AB195. 172. Implementing direct general practitioner referral pathways to the acute surgical assessment unit in Galway University Hospital
General Poster Session

AB195. 172. Implementing direct general practitioner referral pathways to the acute surgical assessment unit in Galway University Hospital

Siobhan Rooney, Ronan Waldron, Monsif Iqbal, Karl Sweeney, Mark Regan

Department of Surgery, Galway University Hospital, Newcastle Road, Galway, Ireland


Background: The Acute Surgical Assessment Unit was established in Galway University Hospital in November 2017. Throughout its first year, referrals were made by Emergency department triage to the unit. In October, we introduced a direct general practitioner referral pathway, allowing surgical patients to be admitted to the surgical assessment unit directly for surgical assessment.

Methods: An initial small pilot study involving a limited number of medical centres was preformed over a 2-week period to gauge the response and mediate pitfalls. Following this, a document outlining strict referral guidelines for general practitioners was disseminated to all practices in the hospital’s catchment area. Over the subsequent 2 weeks we conducted a prospective audit on GP referrals.

Results: We saw a 16% increase in total number of patients attending the acute surgical assessment unit. There was an inverse relationship between triage referrals and general practitioners referrals, there was an average 90 min reduction in-patient experience time and most importantly, we saw a 41% reduction in surgical admissions from the unit during the audit period. During the study period there were 2 inappropriate referrals, 2 patients directed toward urgent outpatient appointments and 8 calls requesting advice about referral pathways to other surgical services.
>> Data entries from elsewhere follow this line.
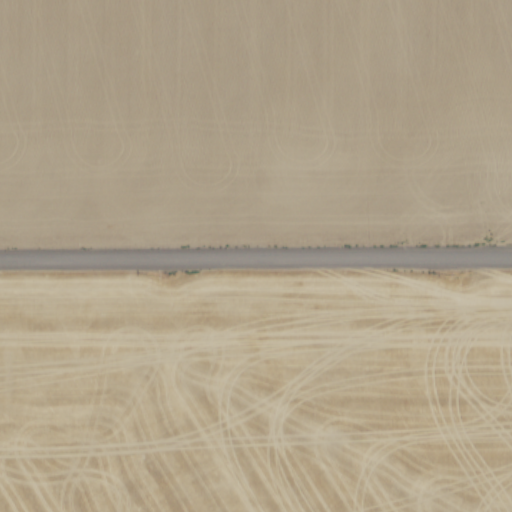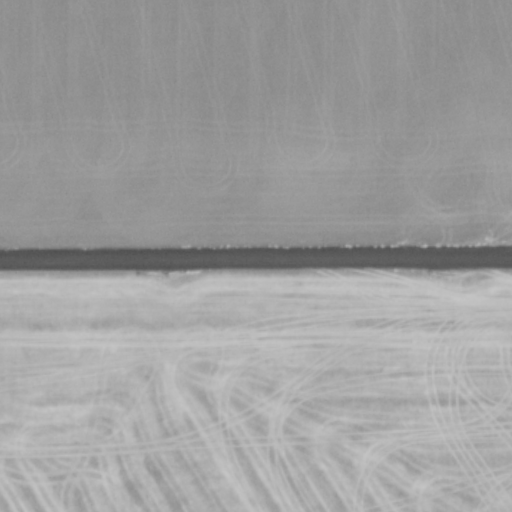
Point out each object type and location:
road: (256, 264)
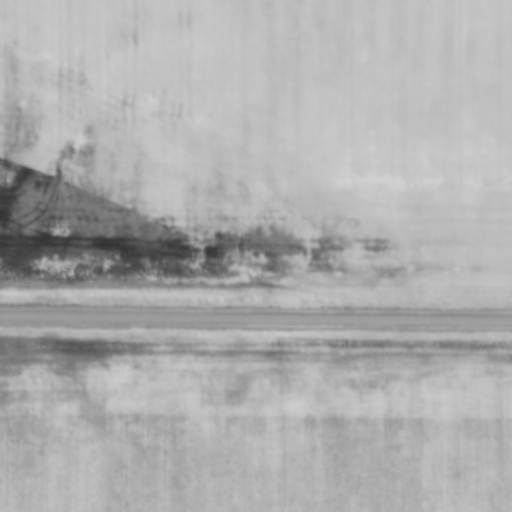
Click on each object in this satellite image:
road: (256, 313)
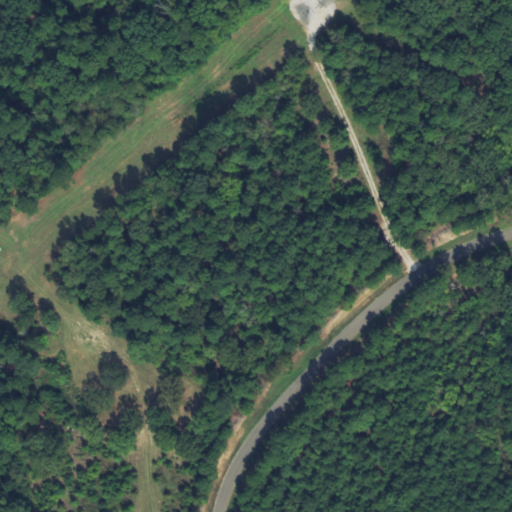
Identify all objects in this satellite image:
road: (337, 343)
road: (136, 387)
Conclusions: This audit confirms that the introduction of a direct general practitioner referral pathway does not result in an increase of inappropriate referrals to an acute surgical assessment when direct GP were introduced. In fact our data suggests that direct access can significantly reduce the number of unnecessary acute surgical admissions. Inappropriate emergency surgical admissions reduce the number of available beds and decease the rate of treatment of elective patients and hereby reduce the efficiency of the surgical service.

Keywords: Surgical assessment unit


doi: 10.21037/map.2019.AB195
Cite this abstract as: Rooney S, Waldron R, Iqbal M, Sweeney K, Regan M. Implementing direct general practitioner referral pathways to the acute surgical assessment unit in Galway University Hospital. Mesentery Peritoneum 2019;3:AB195.